> **抜粋本文**

カメラ側に保存されている写真を閲覧。ダウンロードを行え転送アプリとしても使用可能です。
RAW、JPEGの選択、削除などができるのもポイント。
ライブビューの拡大ももちろん可能です。
設定画面からしか拡大縮小の操作ができないので、やや使い勝手が落ちるのが玉に瑕です。
フォーカスを確認するための、ちょっと変わったピーキング機能が多数用意されています。
いいところ
- 超超多機能
- マルチプラットフォームに展開
- 写真の転送画面がシンプルで使いやすい
よくないところ
- 画面を最大化するとたまにUIが崩れる
- ちょっと落ちやすい?
「LVの拡大表示」はありませんが、「ピーキング」のフィルターが多数用意されおり、ピント合わせは簡単にできるようになっています。
他のアプリと比べるとややアプリが落ちやすいのが気になりました。
キヤノン、ニコン、ソニーのカメラに対応しています。
Cascable
スウェーデンのアプリ「Cascable」。こちらはiOS専用のアプリになっています。
無料でインストールすることができ、アプリ内の課金で機能を付け足す仕様になっています。
インターフェースも小洒落感が出ていたり、Wi-Fiの接続情報も分かりやすかったりと、他のアプリに比べると接続面の安定感が高い印象でした。
現在も開発途上のようなので、これからに期待がもてるアプリです。
アプリの画面をみる
撮影後のビューアー画面も非常にしっかり作り込まれています。
ちょっとしたフィルター機能もあるので、レイティングをつけることができれば個人的には完璧です。
アプリ内課金を行えばRAWファイルの転送も可能です。
フィルターを使った際の計算機がついていたりします。
いいところ
- アイコンがかわいい
- デザインがすてき
- 有料のビューワーがすてき(レイティングで選別ができればもっとよかった)

収集データ:
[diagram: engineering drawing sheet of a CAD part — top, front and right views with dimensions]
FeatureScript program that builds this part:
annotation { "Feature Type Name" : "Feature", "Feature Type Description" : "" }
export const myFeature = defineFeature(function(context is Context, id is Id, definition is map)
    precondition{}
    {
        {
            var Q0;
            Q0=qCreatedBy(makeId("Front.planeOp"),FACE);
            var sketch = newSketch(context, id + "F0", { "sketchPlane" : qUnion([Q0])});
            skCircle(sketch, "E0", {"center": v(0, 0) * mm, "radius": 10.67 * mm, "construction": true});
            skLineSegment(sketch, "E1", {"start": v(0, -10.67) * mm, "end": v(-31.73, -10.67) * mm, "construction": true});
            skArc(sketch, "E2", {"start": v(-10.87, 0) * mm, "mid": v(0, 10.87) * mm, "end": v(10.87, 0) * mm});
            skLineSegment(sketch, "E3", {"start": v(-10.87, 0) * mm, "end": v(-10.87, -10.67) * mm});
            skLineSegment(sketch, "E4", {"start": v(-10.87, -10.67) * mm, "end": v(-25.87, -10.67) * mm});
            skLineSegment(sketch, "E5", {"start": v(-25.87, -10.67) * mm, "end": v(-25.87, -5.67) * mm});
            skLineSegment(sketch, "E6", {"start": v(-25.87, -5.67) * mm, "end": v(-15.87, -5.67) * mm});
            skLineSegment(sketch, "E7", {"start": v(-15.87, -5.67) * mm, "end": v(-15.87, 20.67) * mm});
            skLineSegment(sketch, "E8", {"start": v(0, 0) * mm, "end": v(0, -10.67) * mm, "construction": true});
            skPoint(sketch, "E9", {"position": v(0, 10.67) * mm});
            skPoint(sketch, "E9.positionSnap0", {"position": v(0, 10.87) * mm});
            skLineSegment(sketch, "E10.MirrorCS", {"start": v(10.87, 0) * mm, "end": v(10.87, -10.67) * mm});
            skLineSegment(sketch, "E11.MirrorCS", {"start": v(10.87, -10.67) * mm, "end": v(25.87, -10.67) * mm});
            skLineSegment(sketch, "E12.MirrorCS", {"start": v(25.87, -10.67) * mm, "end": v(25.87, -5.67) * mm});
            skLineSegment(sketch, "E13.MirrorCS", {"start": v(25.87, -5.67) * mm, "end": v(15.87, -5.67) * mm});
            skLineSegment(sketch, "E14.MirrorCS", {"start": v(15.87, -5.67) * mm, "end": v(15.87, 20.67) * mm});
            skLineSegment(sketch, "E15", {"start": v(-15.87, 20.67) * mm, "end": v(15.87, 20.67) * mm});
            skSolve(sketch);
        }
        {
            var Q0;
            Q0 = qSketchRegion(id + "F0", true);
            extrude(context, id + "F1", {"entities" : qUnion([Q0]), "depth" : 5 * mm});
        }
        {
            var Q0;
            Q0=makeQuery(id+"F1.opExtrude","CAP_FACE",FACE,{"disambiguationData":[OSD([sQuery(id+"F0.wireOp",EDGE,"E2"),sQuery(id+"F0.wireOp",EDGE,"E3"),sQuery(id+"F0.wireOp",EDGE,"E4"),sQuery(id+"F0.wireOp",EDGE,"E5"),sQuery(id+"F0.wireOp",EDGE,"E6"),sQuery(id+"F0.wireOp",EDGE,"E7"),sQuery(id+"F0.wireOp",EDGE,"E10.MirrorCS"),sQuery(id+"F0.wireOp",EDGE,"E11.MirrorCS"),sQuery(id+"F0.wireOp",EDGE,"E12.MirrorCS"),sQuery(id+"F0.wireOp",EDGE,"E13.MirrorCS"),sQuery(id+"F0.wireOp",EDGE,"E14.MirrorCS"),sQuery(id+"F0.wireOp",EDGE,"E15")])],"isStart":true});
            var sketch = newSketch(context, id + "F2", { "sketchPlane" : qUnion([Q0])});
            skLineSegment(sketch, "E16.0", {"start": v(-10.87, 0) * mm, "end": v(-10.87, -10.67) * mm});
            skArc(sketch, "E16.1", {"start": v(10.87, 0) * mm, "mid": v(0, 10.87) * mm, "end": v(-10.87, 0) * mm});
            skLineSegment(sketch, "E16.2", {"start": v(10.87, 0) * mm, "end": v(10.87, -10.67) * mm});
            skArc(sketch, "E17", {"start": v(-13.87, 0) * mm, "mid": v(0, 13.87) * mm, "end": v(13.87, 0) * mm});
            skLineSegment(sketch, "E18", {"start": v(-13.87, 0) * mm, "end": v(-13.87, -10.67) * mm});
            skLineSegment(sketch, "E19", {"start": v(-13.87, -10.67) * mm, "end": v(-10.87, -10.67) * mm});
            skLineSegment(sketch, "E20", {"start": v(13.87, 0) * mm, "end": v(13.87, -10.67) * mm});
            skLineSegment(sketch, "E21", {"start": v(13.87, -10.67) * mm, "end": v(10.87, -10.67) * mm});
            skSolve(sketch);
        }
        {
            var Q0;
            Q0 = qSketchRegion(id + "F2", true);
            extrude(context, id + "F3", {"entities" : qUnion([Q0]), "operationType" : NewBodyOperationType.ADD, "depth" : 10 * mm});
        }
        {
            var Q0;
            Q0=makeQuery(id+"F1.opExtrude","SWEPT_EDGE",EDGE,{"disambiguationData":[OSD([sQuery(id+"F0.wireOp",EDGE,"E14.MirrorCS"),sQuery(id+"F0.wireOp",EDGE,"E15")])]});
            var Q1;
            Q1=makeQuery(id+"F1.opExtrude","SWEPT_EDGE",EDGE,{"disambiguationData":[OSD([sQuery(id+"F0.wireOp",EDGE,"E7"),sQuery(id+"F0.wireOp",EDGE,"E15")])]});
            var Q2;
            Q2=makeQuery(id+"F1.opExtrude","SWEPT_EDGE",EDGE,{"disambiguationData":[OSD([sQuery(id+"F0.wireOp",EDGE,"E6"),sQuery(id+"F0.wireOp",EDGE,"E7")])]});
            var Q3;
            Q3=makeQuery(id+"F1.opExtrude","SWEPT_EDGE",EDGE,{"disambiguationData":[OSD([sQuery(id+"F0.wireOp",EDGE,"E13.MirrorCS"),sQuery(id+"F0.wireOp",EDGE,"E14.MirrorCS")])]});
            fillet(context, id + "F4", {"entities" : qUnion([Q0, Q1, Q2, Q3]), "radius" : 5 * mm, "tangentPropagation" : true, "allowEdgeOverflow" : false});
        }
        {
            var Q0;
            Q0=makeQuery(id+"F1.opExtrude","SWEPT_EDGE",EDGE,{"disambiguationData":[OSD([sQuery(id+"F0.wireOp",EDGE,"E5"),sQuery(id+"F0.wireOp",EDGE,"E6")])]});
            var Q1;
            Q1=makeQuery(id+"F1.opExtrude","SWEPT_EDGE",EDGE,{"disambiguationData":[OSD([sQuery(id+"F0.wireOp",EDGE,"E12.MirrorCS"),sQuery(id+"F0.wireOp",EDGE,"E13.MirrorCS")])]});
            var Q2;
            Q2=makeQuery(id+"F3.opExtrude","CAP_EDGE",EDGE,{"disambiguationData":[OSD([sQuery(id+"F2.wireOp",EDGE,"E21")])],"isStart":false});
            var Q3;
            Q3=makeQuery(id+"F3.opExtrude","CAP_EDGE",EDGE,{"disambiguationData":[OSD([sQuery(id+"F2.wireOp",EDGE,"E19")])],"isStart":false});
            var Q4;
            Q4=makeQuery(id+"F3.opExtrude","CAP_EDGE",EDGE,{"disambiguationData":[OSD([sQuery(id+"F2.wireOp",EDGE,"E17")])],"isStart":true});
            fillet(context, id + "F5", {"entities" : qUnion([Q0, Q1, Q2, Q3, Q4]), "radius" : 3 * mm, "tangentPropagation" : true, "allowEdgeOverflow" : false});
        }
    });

> **課題の指示**
カメラアプリの紹介文で、Cascableの「いいところ」に挙げられている項目をすべて書き出してください。

> **解答**
- アイコンがかわいい
- デザインがすてき
- 有料のビューワーがすてき(レイティングで選別ができればもっとよかった)